> **EXERCISE PROMPT**:
In the part of the records that opens with the line containing "Mustasaaren" and closes with the line containing "Lue koko artikkeli >", swap "kotiseutua" for "paikallista yhteisöä". Return only those lines, otherwise unchanged.
Start of RECORDS FOR THE EXERCISE
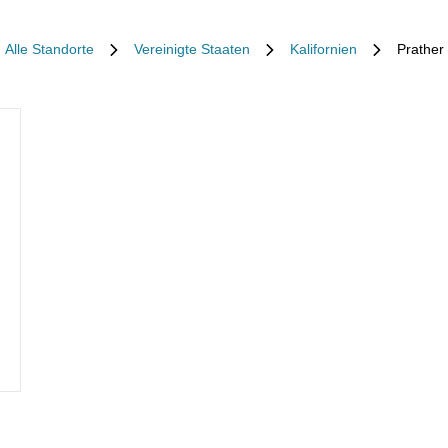
Alle Standorte
Vereinigte Staaten
Kalifornien
Prather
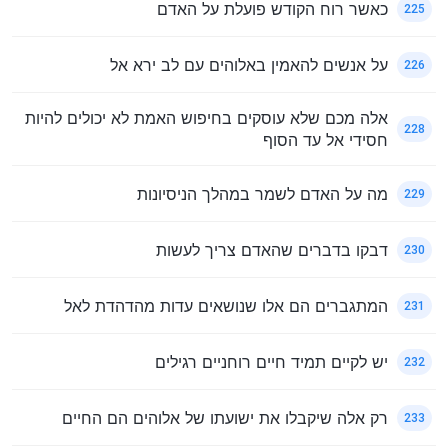
כאשר רוח הקודש פועלת על האדם
225
על אנשים להאמין באלוהים עם לב ירא אל
226
אלה מכם שלא עוסקים בחיפוש האמת לא יכולים להיות
228
חסידי אל עד הסוף
מה על האדם לשמר במהלך הניסיונות
229
דבקו בדברים שהאדם צריך לעשות
230
המתגברים הם אלו שנושאים עדות מהדהדת לאל
231
יש לקיים תמיד חיים רוחניים רגילים
232
רק אלה שיקבלו את ישועתו של אלוהים הם החיים
233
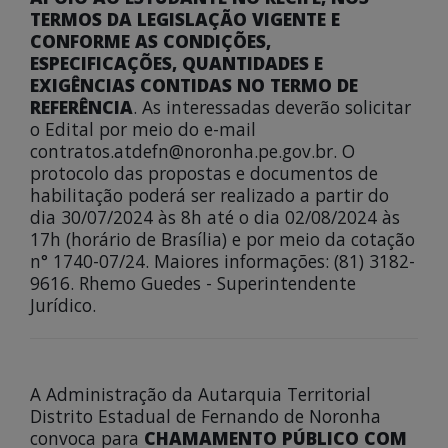
TERMOS DA LEGISLAÇÃO VIGENTE E
CONFORME AS CONDIÇÕES,
ESPECIFICAÇÕES, QUANTIDADES E
EXIGÊNCIAS CONTIDAS NO TERMO DE
REFERÊNCIA
. As interessadas deverão solicitar
o Edital por meio do e-mail
contratos.atdefn@noronha.pe.gov.br. O
protocolo das propostas e documentos de
habilitação poderá ser realizado a partir do
dia 30/07/2024 às 8h até o dia 02/08/2024 às
17h (horário de Brasília) e por meio da cotação
n° 1740-07/24. Maiores informações: (81) 3182-
9616. Rhemo Guedes - Superintendente
Jurídico.
A Administração da Autarquia Territorial
Distrito Estadual de Fernando de Noronha
convoca para
CHAMAMENTO PÚBLICO COM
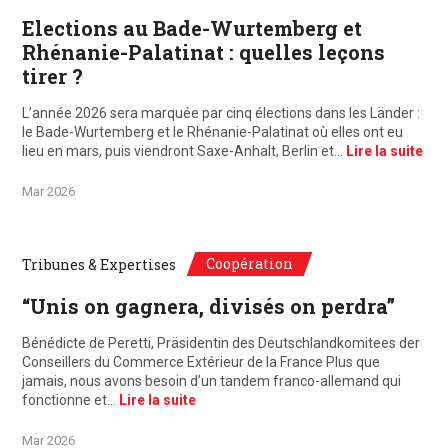
Elections au Bade-Wurtemberg et
Rhénanie-Palatinat : quelles leçons
tirer ?
L’année 2026 sera marquée par cinq élections dans les Länder :
le Bade-Wurtemberg et le Rhénanie-Palatinat où elles ont eu
lieu en mars, puis viendront Saxe-Anhalt, Berlin et…
Lire la suite
Mar 2026
Coopération
Tribunes & Expertises
“Unis on gagnera, divisés on perdra”
Bénédicte de Peretti, Präsidentin des Deutschlandkomitees der
Conseillers du Commerce Extérieur de la France Plus que
jamais, nous avons besoin d’un tandem franco-allemand qui
fonctionne et…
Lire la suite
Mar 2026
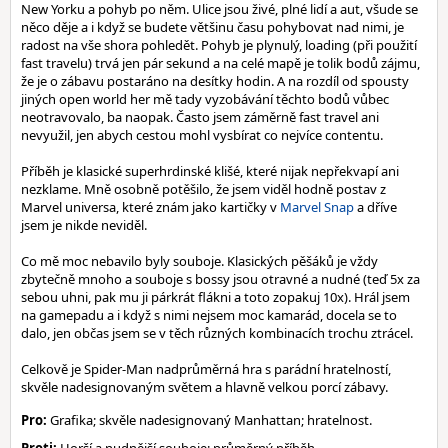
New Yorku a pohyb po něm. Ulice jsou živé, plné lidí a aut, všude se
něco děje a i když se budete většinu času pohybovat nad nimi, je
radost na vše shora pohledět. Pohyb je plynulý, loading (při použití
fast travelu) trvá jen pár sekund a na celé mapě je tolik bodů zájmu,
že je o zábavu postaráno na desítky hodin. A na rozdíl od spousty
jiných open world her mě tady vyzobávání těchto bodů vůbec
neotravovalo, ba naopak. Často jsem záměrně fast travel ani
nevyužil, jen abych cestou mohl vysbírat co nejvíce contentu.
Příběh je klasické superhrdinské klišé, které nijak nepřekvapí ani
nezklame. Mně osobně potěšilo, že jsem viděl hodně postav z
Marvel universa, které znám jako kartičky v
Marvel Snap
a dříve
jsem je nikde neviděl.
Co mě moc nebavilo byly souboje. Klasických pěšáků je vždy
zbytečně mnoho a souboje s bossy jsou otravné a nudné (teď 5x za
sebou uhni, pak mu ji párkrát flákni a toto zopakuj 10x). Hrál jsem
na gamepadu a i když s nimi nejsem moc kamarád, docela se to
dalo, jen občas jsem se v těch různých kombinacích trochu ztrácel.
Celkově je Spider-Man nadprůměrná hra s parádní hratelností,
skvěle nadesignovaným světem a hlavně velkou porcí zábavy.
Pro:
Grafika; skvěle nadesignovaný Manhattan; hratelnost.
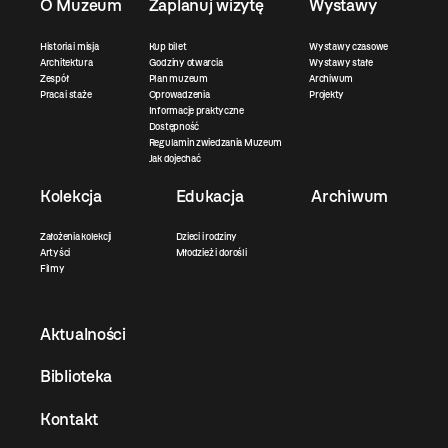
O Muzeum
Zaplanuj wizytę
Wystawy
Historia i misja
Kup bilet
Wystawy czasowe
Architektura
Godziny otwarcia
Wystawy stałe
Zespół
Plan muzeum
Archiwum
Praca i staże
Oprowadzenia
Projekty
Informacje praktyczne
Dostępność
Regulamin zwiedzania Muzeum
Jak dojechać
Kolekcja
Edukacja
Archiwum
Założenia kolekcji
Dzieci i rodziny
Artyści
Młodzież i dorośli
Filmy
Aktualności
Biblioteka
Kontakt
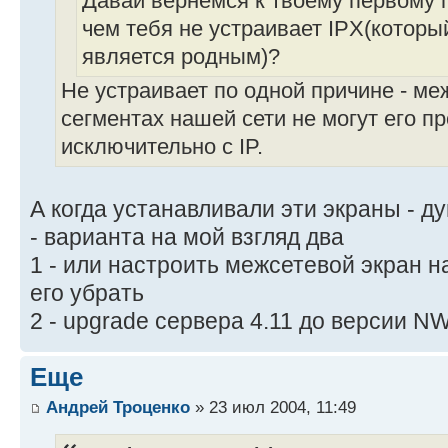
Давай вернемся к твоему первому 
чем тебя не устраивает IPX(которы
является родным)?
Не устраивает по одной причине - м
сегментах нашей сети не могут его п
исключительно с IP.
А когда устанавливали эти экраны - д
- варианта на мой взгляд два
1 - или настроить межсетевой экран н
его убрать
2 - upgrade сервера 4.11 до версии NW
Еще
Андрей Троценко
» 23 июл 2004, 11:49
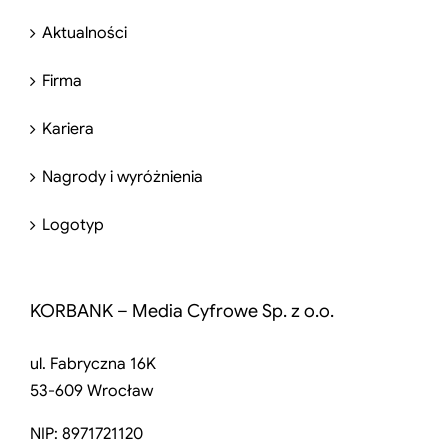
Aktualności
Firma
Kariera
Nagrody i wyróżnienia
Logotyp
KORBANK – Media Cyfrowe Sp. z o.o.
ul. Fabryczna 16K
53-609 Wrocław
NIP: 8971721120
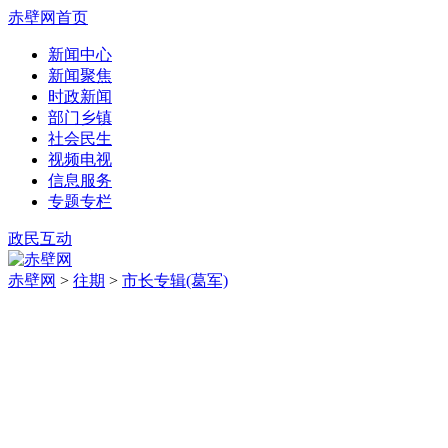
赤壁网首页
新闻中心
新闻聚焦
时政新闻
部门乡镇
社会民生
视频电视
信息服务
专题专栏
政民互动
赤壁网
>
往期
>
市长专辑(葛军)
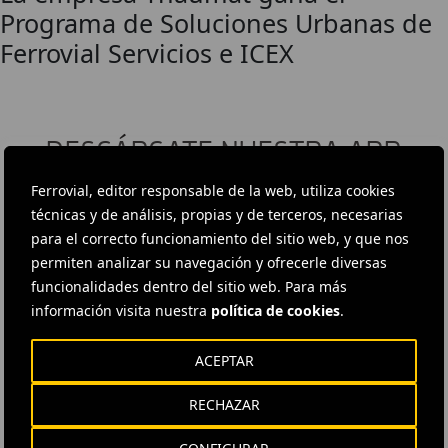
Programa de Soluciones Urbanas de
Ferrovial Servicios e ICEX
DESCÁRGATE NUESTRA APP
Ferrovial, editor responsable de la web, utiliza cookies
La aplicación de Ferrovial proporciona acceso inmediato a toda la
actualidad de la compañía: contenidos informativos, ofertas de
técnicas y de análisis, propias y de terceros, necesarias
trabajo y la información básica para el inversor.
para el correcto funcionamiento del sitio web, y que nos
permiten analizar su navegación y ofrecerle diversas
funcionalidades dentro del sitio web. Para más
información visita nuestra
política de cookies
.
ACEPTAR
RECHAZAR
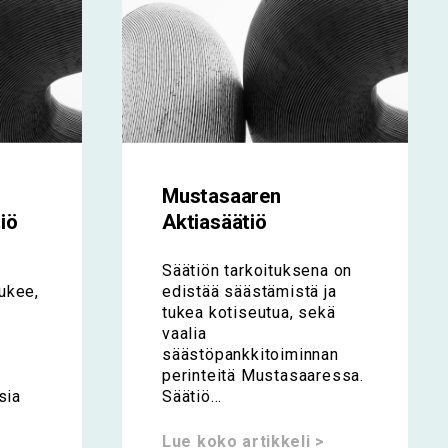
Mustasaaren
iö
Aktiasäätiö
Säätiön tarkoituksena on
ukee,
edistää säästämistä ja
tukea kotiseutua, sekä
vaalia
säästöpankkitoiminnan
perinteitä Mustasaaressa.
sia
Säätiö...
Lue koko artikkeli >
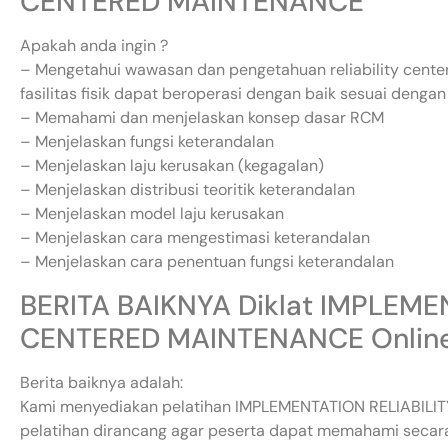
CENTERED MAINTENANCE
Apakah anda ingin ?
– Mengetahui wawasan dan pengetahuan reliability cente
fasilitas fisik dapat beroperasi dengan baik sesuai dengan
– Memahami dan menjelaskan konsep dasar RCM
– Menjelaskan fungsi keterandalan
– Menjelaskan laju kerusakan (kegagalan)
– Menjelaskan distribusi teoritik keterandalan
– Menjelaskan model laju kerusakan
– Menjelaskan cara mengestimasi keterandalan
– Menjelaskan cara penentuan fungsi keterandalan
BERITA BAIKNYA Diklat IMPLEME
CENTERED MAINTENANCE Onlin
Berita baiknya adalah:
Kami menyediakan pelatihan IMPLEMENTATION RELIABILI
pelatihan dirancang agar peserta dapat memahami secara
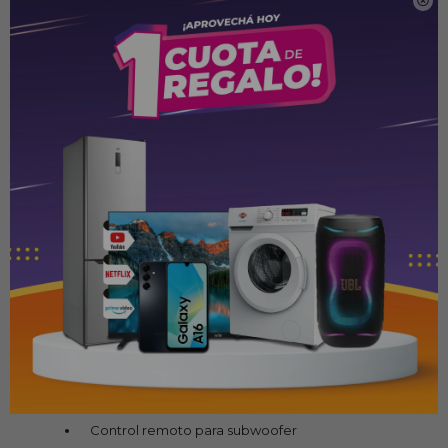

Potencia: 400 W
Amplificador del subwoofer: 200 W RMS
Canales amplificados para parlantes frontales: 2 × 100 W
RMS @ 2 Ω
Impedancia del subwoofer: 2 Ω
Respuesta de frecuencia: 20 Hz – 150 Hz
Amplificador integrado: Sí
Diseño: Compacto y elegante
Instalación: Fácil y discreta
Aplicación: Compatible con sistemas de audio originales
y personalizados
Incluye:
Subwoofer JBL SW8A-MS
Manual de usuario
Control remoto para subwoofer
End of RECORDS FOR THE EXERCISE
> **EXPECTED ANSWER**:
Mustasaaren
iö
Aktiasäätiö
Säätiön tarkoituksena on
ukee,
edistää säästämistä ja
tukea paikallista yhteisöä, sekä
vaalia
säästöpankkitoiminnan
perinteitä Mustasaaressa.
sia
Säätiö...
Lue koko artikkeli >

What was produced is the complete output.